Note: If you cancel or suspend your private hospital cover, and remain tax resident in Australia for whatever reason, you may become liable to pay the Medicare Levy Surcharge (MLS) if your income exceeds the MLS threshold. You should refer to the Australian Tax Office website for more details (www.ato.gov.au)
Outside of Australia when Lifetime Health Cover was Introduced?
There are two provisions under the Lifetime Health Cover rules which allow Australian citizens and the holders of permanent visas who were overseas on 1 July 2000 to take out hospital cover without a loading being applied to their premium.
If you meet the criteria for more than one provision, you are able to choose the provision that best suits your needs.
Provision 1: Overseas from 1 January 2000 to 1 July 2000 inclusive
People under this provision:
* Must have been absent from Australia for the whole period, and cannot have come back to Australia even on a holiday.
* An eligible person will have a twelve month grace period to take out private hospital cover without incurring a Lifetime Health Cover loading.
* The twelve month grace period will start from their first return to Australia after 1 July 2000, even if that return was for a short visit.
Provision 2: Overseas on 1 July 2000:
* You will be taken to have a certified age at entry of 30 and to have held cover for the period of your absence.
* When you return, you will be subject to normal Lifetime Health Cover period of absence rules.
ie: you will have 2 years to take out cover without penalty, then 2% penalty will be applied for each 365 days you delay taking out hospital cover.
* You will be taken to be absent from Australia, even whilst on short term visits up to and including 90 days
* A period of absence starts from the first day you return to Australia and do not depart within 90 days.
* eg.
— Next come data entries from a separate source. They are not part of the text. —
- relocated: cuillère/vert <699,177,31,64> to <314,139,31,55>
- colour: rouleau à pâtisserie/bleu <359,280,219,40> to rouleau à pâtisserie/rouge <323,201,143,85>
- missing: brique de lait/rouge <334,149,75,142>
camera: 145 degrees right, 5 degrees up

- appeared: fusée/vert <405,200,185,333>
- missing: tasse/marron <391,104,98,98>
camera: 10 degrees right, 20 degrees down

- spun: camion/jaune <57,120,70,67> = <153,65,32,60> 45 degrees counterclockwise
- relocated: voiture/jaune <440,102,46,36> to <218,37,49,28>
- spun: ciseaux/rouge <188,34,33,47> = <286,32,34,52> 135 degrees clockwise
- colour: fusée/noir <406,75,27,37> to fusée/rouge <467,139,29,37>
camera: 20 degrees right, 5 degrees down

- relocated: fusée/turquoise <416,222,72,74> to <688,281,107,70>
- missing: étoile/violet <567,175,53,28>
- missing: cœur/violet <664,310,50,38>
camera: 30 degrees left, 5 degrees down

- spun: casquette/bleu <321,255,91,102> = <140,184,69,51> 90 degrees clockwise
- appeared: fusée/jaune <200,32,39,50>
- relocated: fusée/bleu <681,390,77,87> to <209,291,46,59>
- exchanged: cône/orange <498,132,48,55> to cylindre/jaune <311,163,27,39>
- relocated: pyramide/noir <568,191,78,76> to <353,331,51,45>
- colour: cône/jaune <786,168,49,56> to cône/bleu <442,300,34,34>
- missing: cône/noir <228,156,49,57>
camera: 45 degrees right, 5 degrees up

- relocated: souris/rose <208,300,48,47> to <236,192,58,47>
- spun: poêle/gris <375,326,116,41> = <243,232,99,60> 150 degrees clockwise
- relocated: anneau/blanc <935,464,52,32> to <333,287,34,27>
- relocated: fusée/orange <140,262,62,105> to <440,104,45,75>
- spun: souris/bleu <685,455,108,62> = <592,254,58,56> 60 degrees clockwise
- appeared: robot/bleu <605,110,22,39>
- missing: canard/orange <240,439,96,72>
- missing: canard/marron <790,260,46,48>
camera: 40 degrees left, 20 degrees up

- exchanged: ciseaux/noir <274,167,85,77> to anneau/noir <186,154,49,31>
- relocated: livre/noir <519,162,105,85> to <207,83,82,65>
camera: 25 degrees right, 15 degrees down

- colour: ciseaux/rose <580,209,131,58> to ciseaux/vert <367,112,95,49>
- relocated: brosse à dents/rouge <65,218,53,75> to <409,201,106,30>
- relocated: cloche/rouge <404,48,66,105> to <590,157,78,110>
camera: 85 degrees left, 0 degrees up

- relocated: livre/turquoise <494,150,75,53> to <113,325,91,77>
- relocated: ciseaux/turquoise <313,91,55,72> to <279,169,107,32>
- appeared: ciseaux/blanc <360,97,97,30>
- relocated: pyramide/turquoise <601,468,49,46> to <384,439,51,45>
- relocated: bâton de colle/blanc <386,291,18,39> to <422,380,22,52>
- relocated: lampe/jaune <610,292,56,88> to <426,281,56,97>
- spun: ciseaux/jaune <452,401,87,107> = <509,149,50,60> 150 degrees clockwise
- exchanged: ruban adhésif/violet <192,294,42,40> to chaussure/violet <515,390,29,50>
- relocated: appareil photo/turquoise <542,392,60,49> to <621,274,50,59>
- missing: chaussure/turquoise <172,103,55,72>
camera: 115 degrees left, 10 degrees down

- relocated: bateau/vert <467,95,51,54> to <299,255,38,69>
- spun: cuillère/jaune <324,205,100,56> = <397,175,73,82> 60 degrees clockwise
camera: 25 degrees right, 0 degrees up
If you take out cover on your 95th day after returning, you will have used up 95 days of your period of absence. However, if you return to Australia and leave after 85 days, you have not used up any of your period of absence.
* The type of proof of absence is determined by the health fund. There are no guidelines, and proof may consist of a letter from an employer, a passport, or in some cases, a statutory declaration.
* No documents are required from the Department of Health and Ageing.
I was in Australia on 1 July 2000 but was a resident of another country.
Australians who were residents of another country on 1 July 2000, but were actually in Australia on that date are treated the same as expatriates overseas on 1 July 2000 (Provision 2 above).
They are:
* Taken to have certified age at entry at 30.
* Visits to Australia of up to 90 days do not break the period of absence.
* When they return to Australia, normal periods of absence rules apply.
* Funds decide what proof of absence is required
* No documents required from the Department of Health and Ageing.
I was overseas on my 31st birthday.
Australian citizens and permanent residents who are overseas on their 31st birthday receive a grace period to purchase hospital insurance without incurring a Lifetime Health Cover loading.
This grace period is available for Australian citizens and permanent residents who turn 31 after 1 January 2000, and are overseas on their 31st birthday.
These people do not pay a Lifetime Health Cover loading if they purchase hospital cover by the later of:
* 23 April 2005; or
* the first anniversary of the day they return to Australia.
People in this category are able to return to Australia for periods of up to 90 consecutive days, and they are still considered to be overseas.
If you were overseas for the whole period 1 January 2000 to 1 July 2000, then you are covered by a different provision.